Unable to work, and unable even to fold a pair of socks before becoming exhausted, she eventually went to her parents’ house for a few days to recuperate.
‘I ended up staying there for five months, pretty much bedbound, being helped in and out of the bath, being given tiny meals and being helped to eat; I could barely lift my fork at times. But I was really convalescing, sleeping 16 hours a day, so that turned things around for me in terms of starting to enable my body to start rebuilding itself.’
Helped in and out of the bath, being given tiny meals and being helped to eatNina Muirhead
Ms Muirhead’s symptoms included post-exertional malaise, extremely debilitating fatigue, total body pain, cognitive dysfunction, headaches, nerve pain and tingling, and generalised weakness.
She could barely walk and had to use a wheelchair. In other words, symptoms that are being reported by those who have what has come to be known as long COVID.
Her employers have been hugely supportive, she says, and have adapted her work schedule to accommodate her needs – she has now built up to doing two days’ work per week, although she actually does it over four days.

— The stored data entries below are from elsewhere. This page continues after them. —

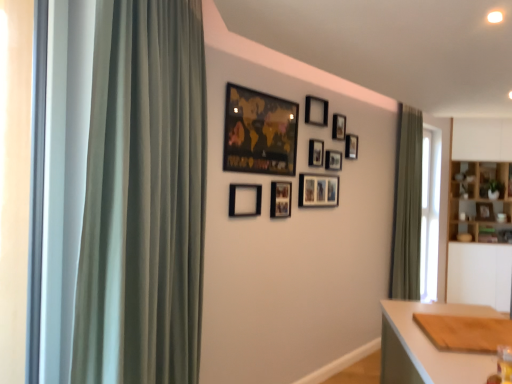
Question: Can you confirm if matte black picture frame at upper center, the second picture frame from the left, is positioned to the right of black matte picture frame at upper center, the 2th picture frame in the right-to-left sequence?

Choices:
 (A) no
 (B) yes

Answer: (A)

Question: Is black matte picture frame at upper center, which is counted as the second picture frame, starting from the back, a part of matte black picture frame at upper center, which is the first picture frame from front to back?

Choices:
 (A) no
 (B) yes

Answer: (A)

Question: From a real-world perspective, is matte black picture frame at upper center, which appears as the tenth picture frame when viewed from the back, physically below black matte picture frame at upper center, which is counted as the second picture frame, starting from the back?

Choices:
 (A) no
 (B) yes

Answer: (B)

Question: Is matte black picture frame at upper center, which is the first picture frame from front to back, closer to the viewer compared to black matte picture frame at upper center, arranged as the ninth picture frame when viewed from the front?

Choices:
 (A) yes
 (B) no

Answer: (A)

Question: Is matte black picture frame at upper center, placed as the 9th picture frame when sorted from right to left, with black matte picture frame at upper center, which is counted as the second picture frame, starting from the back?

Choices:
 (A) yes
 (B) no

Answer: (B)

Question: From the image's perspective, is black matte picture frame at upper center, positioned as the eighth picture frame in left-to-right order, above or below black matte picture frame at upper center, which ranks as the sixth picture frame in right-to-left order?

Choices:
 (A) above
 (B) below

Answer: (B)

Question: Is point (331, 137) closer or farther from the camera than point (310, 114)?

Choices:
 (A) closer
 (B) farther

Answer: (B)

Question: Is black matte picture frame at upper center, arranged as the 3th picture frame when viewed from the back, in front of or behind black matte picture frame at upper center, which ranks as the sixth picture frame in right-to-left order, in the image?

Choices:
 (A) behind
 (B) front

Answer: (A)

Question: Based on their sizes in the image, would you say black matte picture frame at upper center, placed as the 3th picture frame when sorted from right to left, is bigger or smaller than black matte picture frame at upper center, marked as the fifth picture frame in a front-to-back arrangement?

Choices:
 (A) small
 (B) big

Answer: (A)

Question: Is matte black picture frame at upper center, the second picture frame from the left, in front of or behind black matte picture frame at upper center, the 7th picture frame from the front, in the image?

Choices:
 (A) front
 (B) behind

Answer: (A)

Question: Is matte black picture frame at upper center, placed as the 9th picture frame when sorted from right to left, taller or shorter than black matte picture frame at upper center, the 7th picture frame from the front?

Choices:
 (A) short
 (B) tall

Answer: (B)

Question: From a real-world perspective, relative to black matte picture frame at upper center, the 7th picture frame from the front, is matte black picture frame at upper center, which is the first picture frame from front to back, vertically above or below?

Choices:
 (A) above
 (B) below

Answer: (A)

Question: Considering the positions of point (236, 129) and point (327, 162), is point (236, 129) closer or farther from the camera than point (327, 162)?

Choices:
 (A) closer
 (B) farther

Answer: (A)

Question: From their relative heights in the image, would you say wooden picture frame at center, which is the tenth picture frame in front-to-back order, is taller or shorter than green fabric curtain at left, marked as the first curtain in a left-to-right arrangement?

Choices:
 (A) tall
 (B) short

Answer: (B)

Question: Is point (493, 215) positioned closer to the camera than point (156, 276)?

Choices:
 (A) closer
 (B) farther

Answer: (B)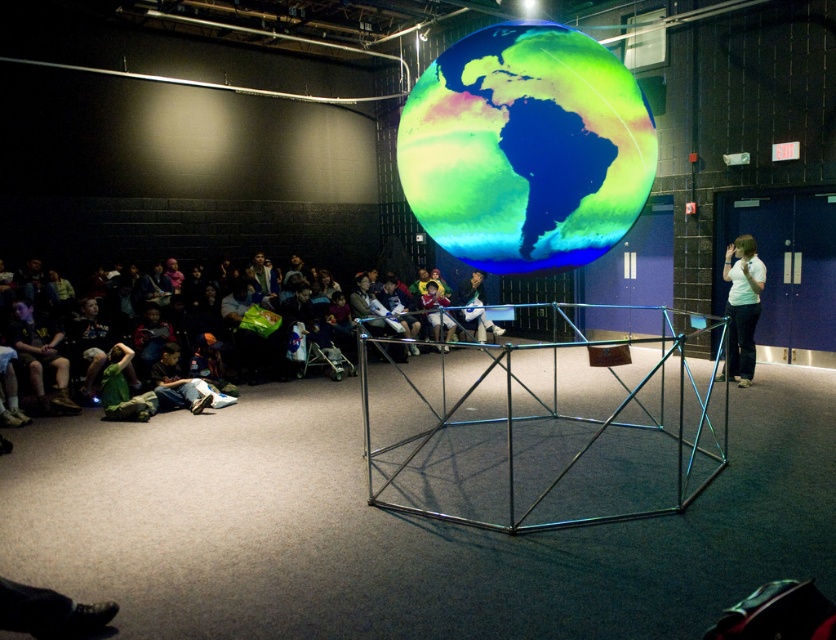
You are an attendee at the presentation. You notice the translucent plastic globe at center and the white shirt at right. Which object is positioned more to the left in the scene?

The translucent plastic globe at center is positioned to the left of the white shirt at right, so it is more to the left.

You are organizing a small event and need to place a 2.5 meter long table between the green fabric jacket at lower left and the white shirt at right. Can the table fit in the space between them?

The distance between the green fabric jacket at lower left and the white shirt at right is 5.78 meters. Since the table is 2.5 meters long, it can easily fit in the space between them as there is enough room.

You are a stagehand who needs to move a 15 feet long extension cord from the translucent plastic globe at center to the white shirt at right. Can you lay the cord directly between them without bending it?

The distance between the translucent plastic globe at center and the white shirt at right is 14.59 feet, so the 15 feet cord can be laid directly between them without bending, as it is slightly longer than the required distance.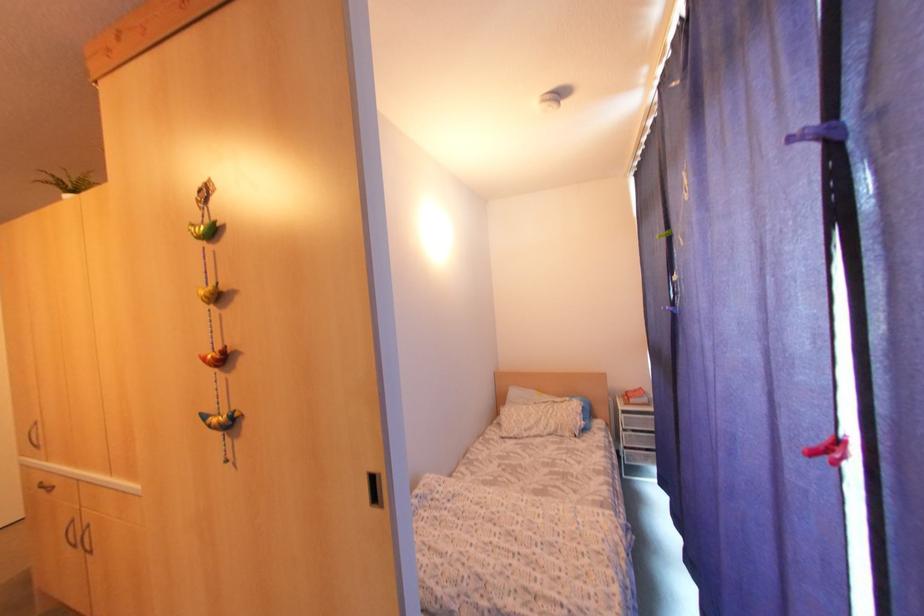
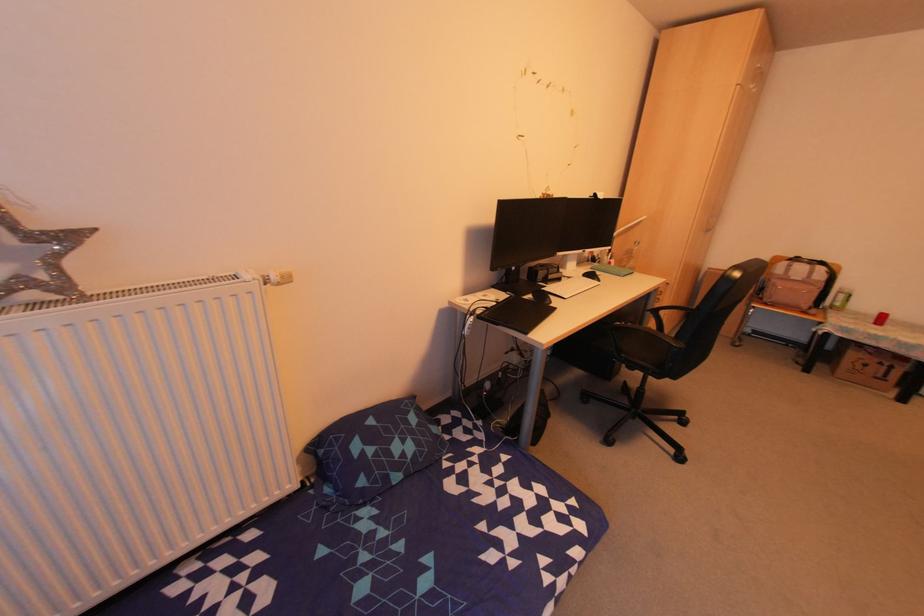
How did the camera likely rotate?

The camera's rotation is toward left-down.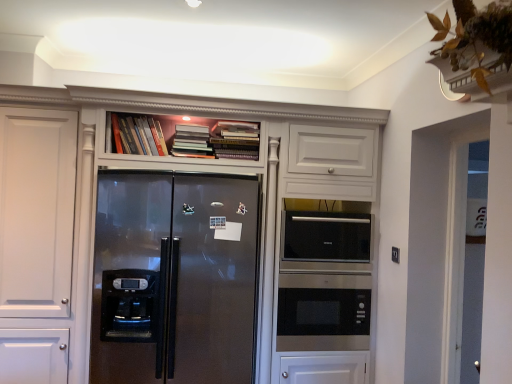
Find the location of `empty space that is ontop of hardcover books at upper center, marked as the 3th book in a right-to-left arrangement (from a real-world perspective)`. empty space that is ontop of hardcover books at upper center, marked as the 3th book in a right-to-left arrangement (from a real-world perspective) is located at coordinates (139, 114).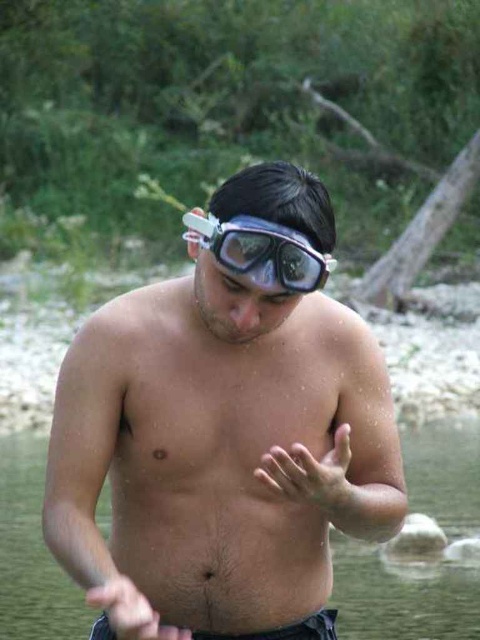
Who is higher up, transparent rubber goggles at center or smooth skin hand at center?

transparent rubber goggles at center is above.

Between transparent rubber goggles at center and smooth skin hand at center, which one appears on the left side from the viewer's perspective?

smooth skin hand at center is more to the left.

Which is behind, point (216, 256) or point (140, 611)?

Positioned behind is point (216, 256).

I want to click on transparent rubber goggles at center, so click(261, 252).

Between clear plastic goggles at center and smooth skin hand at center, which one is positioned higher?

clear plastic goggles at center is higher up.

Is clear plastic goggles at center shorter than smooth skin hand at center?

In fact, clear plastic goggles at center may be taller than smooth skin hand at center.

Where is `clear plastic goggles at center`? clear plastic goggles at center is located at coordinates (224, 420).

You are a GUI agent. You are given a task and a screenshot of the screen. Output one action in this format:
    pyautogui.click(x=<x>, y=<y>)
    Task: Click on the clear plastic goggles at center
    This screenshot has width=480, height=640.
    Given the screenshot: What is the action you would take?
    pyautogui.click(x=224, y=420)

Between clear plastic goggles at center and clear water at chest center, which one has less height?

With less height is clear plastic goggles at center.

Can you confirm if clear plastic goggles at center is wider than clear water at chest center?

No, clear plastic goggles at center is not wider than clear water at chest center.

Locate an element on the screen. The image size is (480, 640). clear plastic goggles at center is located at coordinates (224, 420).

But although her condition has improved, she is still far from well, which only underlines calls for proper recognition and management of serious post-viral conditions.
‘So basically I’m long COVID four years on – this is what it looks like,’ she says. ‘I do feel for the people with long COVID.
‘It’s horrible, and there are no easy answers. But we need to take this seriously because we’re only seeing the tip of the iceberg at the moment, and it’s going to get worse.’